Sample size for identifying differentially expressed genes in microarray experiments.

Microarray technology allows simultaneous comparison of expression levels of thousands of genes under each condition. This paper concerns sample size calculation in the identification of differentially expressed genes between a control and a treated sample. In a typical experiment, only a fraction of genes (altered genes) is expected to be differentially expressed between two samples. Sample size determination depends on a number of factors including the specified significance level (alpha), the desired statistical power (1-beta), the fraction (eta) of truly altered genes out of the total g genes studied, and the effect sizes (Delta) for the altered genes. This paper proposes a method to calculate the number of arrays required to detect at least 100lambda % (where 0 < lambda < or = 1) of the truly altered genes under the model of an equal effect size for all altered genes.

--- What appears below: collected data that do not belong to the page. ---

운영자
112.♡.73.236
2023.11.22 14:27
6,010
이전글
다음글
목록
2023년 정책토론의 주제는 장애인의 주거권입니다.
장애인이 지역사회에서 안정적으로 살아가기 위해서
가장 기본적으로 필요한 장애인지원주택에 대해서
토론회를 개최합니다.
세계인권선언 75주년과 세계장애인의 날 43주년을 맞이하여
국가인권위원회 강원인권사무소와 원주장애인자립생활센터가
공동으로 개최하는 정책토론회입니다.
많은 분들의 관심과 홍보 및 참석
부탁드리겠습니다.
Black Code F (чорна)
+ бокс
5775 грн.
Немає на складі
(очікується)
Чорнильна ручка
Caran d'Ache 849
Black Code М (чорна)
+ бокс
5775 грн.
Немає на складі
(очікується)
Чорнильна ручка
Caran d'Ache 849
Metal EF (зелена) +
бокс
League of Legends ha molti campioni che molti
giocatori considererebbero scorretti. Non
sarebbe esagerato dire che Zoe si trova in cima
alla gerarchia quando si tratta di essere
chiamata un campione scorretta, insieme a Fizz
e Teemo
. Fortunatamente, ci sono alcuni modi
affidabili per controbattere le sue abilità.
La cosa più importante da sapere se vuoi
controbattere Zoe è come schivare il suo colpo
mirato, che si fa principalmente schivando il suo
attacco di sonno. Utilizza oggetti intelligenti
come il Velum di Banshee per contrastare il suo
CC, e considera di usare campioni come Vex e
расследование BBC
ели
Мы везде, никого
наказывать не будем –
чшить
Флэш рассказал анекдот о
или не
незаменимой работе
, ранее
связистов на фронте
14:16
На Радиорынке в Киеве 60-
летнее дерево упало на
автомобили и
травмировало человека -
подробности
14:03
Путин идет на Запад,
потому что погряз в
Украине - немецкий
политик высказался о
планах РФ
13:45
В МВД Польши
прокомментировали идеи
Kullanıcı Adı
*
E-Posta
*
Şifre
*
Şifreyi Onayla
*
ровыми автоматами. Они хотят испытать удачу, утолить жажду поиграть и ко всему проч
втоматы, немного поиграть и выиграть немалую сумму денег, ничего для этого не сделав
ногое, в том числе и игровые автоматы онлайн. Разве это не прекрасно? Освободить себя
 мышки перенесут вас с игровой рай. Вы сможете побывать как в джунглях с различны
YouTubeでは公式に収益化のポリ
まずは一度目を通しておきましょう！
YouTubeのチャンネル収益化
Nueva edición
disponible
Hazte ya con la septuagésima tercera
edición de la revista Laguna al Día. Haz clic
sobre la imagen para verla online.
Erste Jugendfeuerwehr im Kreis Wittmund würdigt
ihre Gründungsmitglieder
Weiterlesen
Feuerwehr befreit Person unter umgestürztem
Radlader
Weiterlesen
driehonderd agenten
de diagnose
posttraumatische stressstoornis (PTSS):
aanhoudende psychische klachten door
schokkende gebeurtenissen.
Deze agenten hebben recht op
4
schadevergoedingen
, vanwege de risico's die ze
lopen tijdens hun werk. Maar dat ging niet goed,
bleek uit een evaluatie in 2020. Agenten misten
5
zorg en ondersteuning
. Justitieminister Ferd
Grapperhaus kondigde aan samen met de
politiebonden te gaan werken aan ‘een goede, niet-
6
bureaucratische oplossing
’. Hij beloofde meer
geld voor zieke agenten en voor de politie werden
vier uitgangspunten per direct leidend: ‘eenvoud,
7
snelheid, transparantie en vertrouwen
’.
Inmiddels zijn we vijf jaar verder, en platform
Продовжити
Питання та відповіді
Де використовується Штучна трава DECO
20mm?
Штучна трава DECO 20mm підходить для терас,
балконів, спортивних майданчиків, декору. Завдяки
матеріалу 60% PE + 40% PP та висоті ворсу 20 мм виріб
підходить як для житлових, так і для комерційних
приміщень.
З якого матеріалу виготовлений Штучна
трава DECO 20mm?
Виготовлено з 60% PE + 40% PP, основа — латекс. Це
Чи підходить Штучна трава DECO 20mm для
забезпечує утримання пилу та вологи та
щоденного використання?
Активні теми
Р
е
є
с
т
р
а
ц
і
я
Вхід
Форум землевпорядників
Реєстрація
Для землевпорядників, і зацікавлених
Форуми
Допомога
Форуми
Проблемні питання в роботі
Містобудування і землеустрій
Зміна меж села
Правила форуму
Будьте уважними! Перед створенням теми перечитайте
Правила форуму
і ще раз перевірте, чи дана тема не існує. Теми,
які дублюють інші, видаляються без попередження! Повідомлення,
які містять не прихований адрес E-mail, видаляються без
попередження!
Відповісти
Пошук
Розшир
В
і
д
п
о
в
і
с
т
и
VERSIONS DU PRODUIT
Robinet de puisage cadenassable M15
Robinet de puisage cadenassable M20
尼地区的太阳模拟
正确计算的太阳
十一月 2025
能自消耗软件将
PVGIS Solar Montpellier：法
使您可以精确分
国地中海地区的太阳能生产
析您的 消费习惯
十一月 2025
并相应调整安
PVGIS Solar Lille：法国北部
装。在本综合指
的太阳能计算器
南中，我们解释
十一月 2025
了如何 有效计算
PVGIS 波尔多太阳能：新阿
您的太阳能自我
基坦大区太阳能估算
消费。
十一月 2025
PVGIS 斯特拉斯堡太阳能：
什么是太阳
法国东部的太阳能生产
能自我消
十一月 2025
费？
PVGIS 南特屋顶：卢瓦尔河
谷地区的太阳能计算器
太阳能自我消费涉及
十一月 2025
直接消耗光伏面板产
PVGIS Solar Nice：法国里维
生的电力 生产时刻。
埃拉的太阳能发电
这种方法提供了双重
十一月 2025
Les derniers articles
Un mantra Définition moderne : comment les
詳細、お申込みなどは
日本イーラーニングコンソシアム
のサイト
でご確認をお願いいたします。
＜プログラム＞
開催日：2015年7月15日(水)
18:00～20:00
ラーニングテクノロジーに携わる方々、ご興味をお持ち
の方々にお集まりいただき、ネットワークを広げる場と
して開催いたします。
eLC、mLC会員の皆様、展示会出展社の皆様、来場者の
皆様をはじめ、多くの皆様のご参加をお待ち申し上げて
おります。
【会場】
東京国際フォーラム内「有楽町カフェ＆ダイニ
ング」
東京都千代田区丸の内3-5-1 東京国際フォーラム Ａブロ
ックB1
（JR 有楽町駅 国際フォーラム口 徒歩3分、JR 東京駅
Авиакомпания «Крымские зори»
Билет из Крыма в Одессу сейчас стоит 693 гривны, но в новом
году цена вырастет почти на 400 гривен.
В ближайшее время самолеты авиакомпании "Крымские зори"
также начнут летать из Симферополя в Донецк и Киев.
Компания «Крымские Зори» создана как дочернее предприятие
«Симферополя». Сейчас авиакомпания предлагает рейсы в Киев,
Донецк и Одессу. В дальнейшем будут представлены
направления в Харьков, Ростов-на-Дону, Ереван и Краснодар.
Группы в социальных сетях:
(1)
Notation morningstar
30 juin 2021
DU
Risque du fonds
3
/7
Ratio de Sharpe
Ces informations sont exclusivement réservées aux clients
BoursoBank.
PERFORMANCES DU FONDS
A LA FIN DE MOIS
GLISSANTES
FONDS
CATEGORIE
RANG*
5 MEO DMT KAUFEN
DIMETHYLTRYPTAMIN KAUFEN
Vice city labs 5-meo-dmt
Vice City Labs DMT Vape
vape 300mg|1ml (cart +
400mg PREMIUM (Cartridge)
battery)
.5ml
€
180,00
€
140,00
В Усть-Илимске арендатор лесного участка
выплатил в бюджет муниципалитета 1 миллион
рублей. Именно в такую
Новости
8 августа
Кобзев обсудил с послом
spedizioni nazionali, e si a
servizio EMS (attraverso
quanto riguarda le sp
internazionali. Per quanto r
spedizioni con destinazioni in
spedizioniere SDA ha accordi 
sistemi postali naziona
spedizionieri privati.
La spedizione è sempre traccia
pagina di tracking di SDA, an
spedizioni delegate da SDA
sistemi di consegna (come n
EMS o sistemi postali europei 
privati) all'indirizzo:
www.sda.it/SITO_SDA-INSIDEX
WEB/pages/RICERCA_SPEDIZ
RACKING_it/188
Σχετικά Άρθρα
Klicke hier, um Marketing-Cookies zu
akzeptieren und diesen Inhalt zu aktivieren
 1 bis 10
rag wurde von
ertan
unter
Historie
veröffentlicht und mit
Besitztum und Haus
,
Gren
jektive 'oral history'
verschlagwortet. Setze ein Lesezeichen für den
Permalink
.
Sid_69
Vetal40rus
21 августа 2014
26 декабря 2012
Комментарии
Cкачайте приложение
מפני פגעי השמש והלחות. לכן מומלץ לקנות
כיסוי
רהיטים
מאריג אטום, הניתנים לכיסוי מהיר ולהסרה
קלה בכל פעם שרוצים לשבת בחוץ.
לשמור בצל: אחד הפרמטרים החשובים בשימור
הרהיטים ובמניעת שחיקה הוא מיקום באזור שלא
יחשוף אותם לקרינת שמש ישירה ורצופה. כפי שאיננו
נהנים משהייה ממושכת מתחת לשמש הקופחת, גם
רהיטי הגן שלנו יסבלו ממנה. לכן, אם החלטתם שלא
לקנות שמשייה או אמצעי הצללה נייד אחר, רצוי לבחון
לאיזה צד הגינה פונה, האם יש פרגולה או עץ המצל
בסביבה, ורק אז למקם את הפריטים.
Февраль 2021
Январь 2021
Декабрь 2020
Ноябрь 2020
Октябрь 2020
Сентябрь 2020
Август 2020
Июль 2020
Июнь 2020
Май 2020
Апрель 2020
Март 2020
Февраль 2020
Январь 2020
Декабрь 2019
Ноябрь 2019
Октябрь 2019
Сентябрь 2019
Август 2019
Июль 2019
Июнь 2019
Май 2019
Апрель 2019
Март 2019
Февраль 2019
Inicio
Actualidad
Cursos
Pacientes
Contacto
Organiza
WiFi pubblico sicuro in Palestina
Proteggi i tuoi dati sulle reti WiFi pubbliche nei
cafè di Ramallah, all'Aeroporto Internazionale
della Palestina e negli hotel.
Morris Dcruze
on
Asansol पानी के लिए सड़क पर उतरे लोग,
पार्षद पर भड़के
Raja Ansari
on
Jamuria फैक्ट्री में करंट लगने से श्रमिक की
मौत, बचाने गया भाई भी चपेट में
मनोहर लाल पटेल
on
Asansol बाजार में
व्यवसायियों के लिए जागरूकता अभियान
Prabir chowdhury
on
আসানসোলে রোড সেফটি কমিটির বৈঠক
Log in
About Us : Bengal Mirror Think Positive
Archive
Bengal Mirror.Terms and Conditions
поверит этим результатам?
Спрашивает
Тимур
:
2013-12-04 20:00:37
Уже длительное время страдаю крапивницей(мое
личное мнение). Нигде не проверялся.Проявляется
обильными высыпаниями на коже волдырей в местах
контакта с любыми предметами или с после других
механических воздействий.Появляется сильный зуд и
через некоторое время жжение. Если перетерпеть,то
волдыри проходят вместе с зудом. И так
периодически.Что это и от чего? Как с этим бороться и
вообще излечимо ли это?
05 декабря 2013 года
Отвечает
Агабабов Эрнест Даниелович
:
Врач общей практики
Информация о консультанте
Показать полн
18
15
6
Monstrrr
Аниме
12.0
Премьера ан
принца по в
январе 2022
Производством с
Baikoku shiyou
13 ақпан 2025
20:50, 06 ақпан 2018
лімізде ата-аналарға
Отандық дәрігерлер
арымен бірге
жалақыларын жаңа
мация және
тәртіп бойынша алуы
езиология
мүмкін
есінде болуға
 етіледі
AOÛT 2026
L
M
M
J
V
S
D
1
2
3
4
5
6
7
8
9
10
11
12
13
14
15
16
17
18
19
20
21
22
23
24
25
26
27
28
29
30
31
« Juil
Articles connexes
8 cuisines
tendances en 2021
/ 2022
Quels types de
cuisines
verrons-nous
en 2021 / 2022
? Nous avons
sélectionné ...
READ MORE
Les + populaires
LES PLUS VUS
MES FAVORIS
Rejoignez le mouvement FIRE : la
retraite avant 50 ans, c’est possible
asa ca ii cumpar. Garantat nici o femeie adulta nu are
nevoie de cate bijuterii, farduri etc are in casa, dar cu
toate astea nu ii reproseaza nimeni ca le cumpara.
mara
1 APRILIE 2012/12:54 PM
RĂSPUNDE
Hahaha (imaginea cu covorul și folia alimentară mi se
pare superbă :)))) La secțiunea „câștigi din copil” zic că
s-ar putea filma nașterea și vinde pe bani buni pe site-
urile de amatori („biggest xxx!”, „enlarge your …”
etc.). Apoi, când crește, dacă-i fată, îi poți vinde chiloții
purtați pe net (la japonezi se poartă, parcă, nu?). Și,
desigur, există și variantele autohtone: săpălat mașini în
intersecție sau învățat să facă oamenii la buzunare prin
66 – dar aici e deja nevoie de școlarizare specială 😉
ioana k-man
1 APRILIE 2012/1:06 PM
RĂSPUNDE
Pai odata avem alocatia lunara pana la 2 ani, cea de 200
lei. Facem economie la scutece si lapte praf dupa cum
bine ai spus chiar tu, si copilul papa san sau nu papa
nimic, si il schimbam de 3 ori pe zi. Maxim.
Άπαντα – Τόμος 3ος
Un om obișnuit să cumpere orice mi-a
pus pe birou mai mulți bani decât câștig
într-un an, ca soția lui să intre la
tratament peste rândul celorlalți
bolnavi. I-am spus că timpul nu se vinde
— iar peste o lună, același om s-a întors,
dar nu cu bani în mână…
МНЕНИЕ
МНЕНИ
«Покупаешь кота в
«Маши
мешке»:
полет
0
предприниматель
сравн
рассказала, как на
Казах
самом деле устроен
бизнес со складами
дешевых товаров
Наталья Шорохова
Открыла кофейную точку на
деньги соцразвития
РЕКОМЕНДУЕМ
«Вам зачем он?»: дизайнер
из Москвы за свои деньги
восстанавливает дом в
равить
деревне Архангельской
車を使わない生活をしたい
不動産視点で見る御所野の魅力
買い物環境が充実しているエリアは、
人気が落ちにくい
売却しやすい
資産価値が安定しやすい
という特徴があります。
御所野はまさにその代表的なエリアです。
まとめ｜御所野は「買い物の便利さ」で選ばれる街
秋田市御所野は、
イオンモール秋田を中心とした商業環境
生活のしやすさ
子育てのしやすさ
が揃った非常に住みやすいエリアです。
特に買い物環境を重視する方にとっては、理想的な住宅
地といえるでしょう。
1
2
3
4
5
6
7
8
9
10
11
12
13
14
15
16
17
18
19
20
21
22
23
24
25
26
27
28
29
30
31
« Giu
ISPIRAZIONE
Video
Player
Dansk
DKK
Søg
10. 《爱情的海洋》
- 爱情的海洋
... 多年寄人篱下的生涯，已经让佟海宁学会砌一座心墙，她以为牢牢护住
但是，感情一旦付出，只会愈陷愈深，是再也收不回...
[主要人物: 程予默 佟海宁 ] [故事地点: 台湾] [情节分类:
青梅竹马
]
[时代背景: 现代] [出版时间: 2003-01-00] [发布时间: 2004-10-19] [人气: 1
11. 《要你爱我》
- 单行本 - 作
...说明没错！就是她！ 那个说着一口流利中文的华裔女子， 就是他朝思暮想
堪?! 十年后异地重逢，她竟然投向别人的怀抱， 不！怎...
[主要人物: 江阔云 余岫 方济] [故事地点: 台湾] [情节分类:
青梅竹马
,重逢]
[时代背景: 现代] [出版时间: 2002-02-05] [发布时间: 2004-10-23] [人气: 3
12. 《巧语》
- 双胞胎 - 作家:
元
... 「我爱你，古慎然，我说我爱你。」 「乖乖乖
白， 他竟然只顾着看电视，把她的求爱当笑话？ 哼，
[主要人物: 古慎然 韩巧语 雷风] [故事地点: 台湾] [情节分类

The required numbers of arrays are tabulated for various values of alpha, beta, Delta, eta, and lambda for the one-sample and two-sample t-tests for g = 10,000. Based on the proposed approach, to identify up to 90% of truly altered genes among the unknown number of truly altered genes, the estimated numbers of arrays needed appear to be manageable. For instance, when the standardized effect size is at least 2.0, the number of arrays needed is less than or equal to 14 for the two-sample t-test and is less than or equal to 10 for the one-sample t-test. As the cost per array declines, such array numbers become practical. The proposed method offers a simple, intuitive, and practical way to determine the number of arrays needed in microarray experiments in which the true correlation structure among the genes under investigation cannot be reasonably assumed. An example dataset is used to illustrate the use of the proposed approach to plan microarray experiments.